A major limitation of this study is its single-case design, which restricts the generalizability of the findings. Consequently, the study does not allow for a thorough investigation into the mechanisms underlying the discrepancy between objective and subjective olfactory assessments or mechanisms underlying changes in sensory processing in the central nervous system and alterations in the threshold of olfactory sensitivity following anti-obesity medication. Previous animal studies have shown that diet-induced obesity leads to structural degeneration of the olfactory sensory neurons [22]. Hormonal signaling via leptin, insulin, and ghrelin receptors in the olfactory bulb and mucosa also influences odor detection and processing, and such hormonal imbalances are common in obesity [23]. Therefore, the potential effects of GLP-1 receptor agonists on central sensory processing should be investigated in future studies. Moreover, comparative analysis between different types of AOMs and GLP-1 Ras was not feasible in this study.
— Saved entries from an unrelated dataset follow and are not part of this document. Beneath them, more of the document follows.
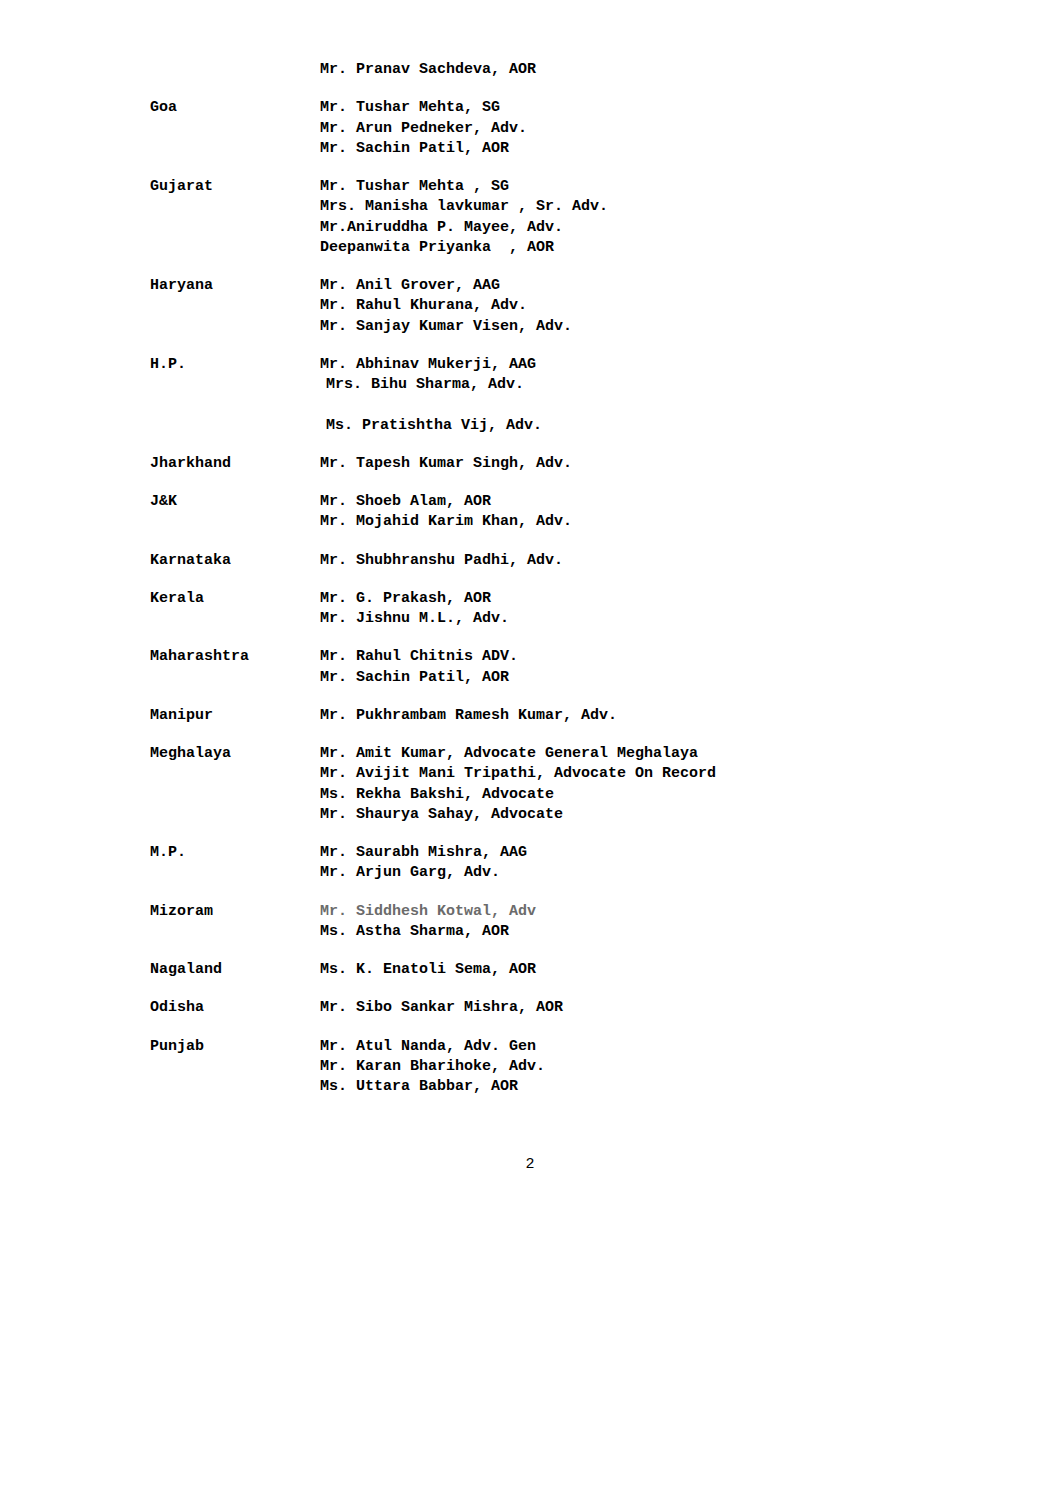| | Mr. Pranav Sachdeva, AOR |
| Goa | Mr. Tushar Mehta, SG Mr. Arun Pedneker, Adv. Mr. Sachin Patil, AOR |
| Gujarat | Mr. Tushar Mehta , SG Mrs. Manisha lavkumar , Sr. Adv. Mr.Aniruddha P. Mayee, Adv. Deepanwita Priyanka , AOR |
| Haryana | Mr. Anil Grover, AAG Mr. Rahul Khurana, Adv. Mr. Sanjay Kumar Visen, Adv. |
| H.P. | Mr. Abhinav Mukerji, AAG Mrs. Bihu Sharma, Adv. Ms. Pratishtha Vij, Adv. |
| Jharkhand | Mr. Tapesh Kumar Singh, Adv. |
| J&K | Mr. Shoeb Alam, AOR Mr. Mojahid Karim Khan, Adv. |
| Karnataka | Mr. Shubhranshu Padhi, Adv. |
| Kerala | Mr. G. Prakash, AOR Mr. Jishnu M.L., Adv. |
| Maharashtra | Mr. Rahul Chitnis ADV. Mr. Sachin Patil, AOR |
| Manipur | Mr. Pukhrambam Ramesh Kumar, Adv. |
| Meghalaya | Mr. Amit Kumar, Advocate General Meghalaya Mr. Avijit Mani Tripathi, Advocate On Record Ms. Rekha Bakshi, Advocate Mr. Shaurya Sahay, Advocate |
| M.P. | Mr. Saurabh Mishra, AAG Mr. Arjun Garg, Adv. |
| Mizoram | Mr. Siddhesh Kotwal, Adv Ms. Astha Sharma, AOR |
| Nagaland | Ms. K. Enatoli Sema, AOR |
| Odisha | Mr. Sibo Sankar Mishra, AOR |
| Punjab | Mr. Atul Nanda, Adv. Gen Mr. Karan Bharihoke, Adv. Ms. Uttara Babbar, AOR |
2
Olfactory dysfunction is commonly observed in patients with diabetes, and previous studies on GLP-1 Ras, such as exenatide and liraglutide, have reported improvements in olfactory function [24]. In contrast, the present study observed subjective olfactory impairment following semaglutide treatment, underscoring a need for further research to understand the discrepancy between objective and subjective olfactory assessments, as well as the different types of GLP-1 RAs.

4. Conclusions

In conclusion, this case study demonstrates that a comprehensive evaluation, including validated subjective questionnaires that address symptoms, such as parosmia, is essential to assess the true olfactory impact of AOM. We aimed to share this insight and emphasize the importance of interdisciplinary collaboration between clinical departments prescribing AOM and otolaryngology departments capable of conducting systematic olfactory assessments. Such collaboration is crucial for producing more accurate and meaningful findings for future research. Moreover, a comprehensive evaluation of olfactory function should encompass both subjective and objective assessments. Furthermore, long-term follow-up observational studies with large populations are warranted to evaluate changes in olfactory function associated with the use of AOMs, such as GLP-1 RAs.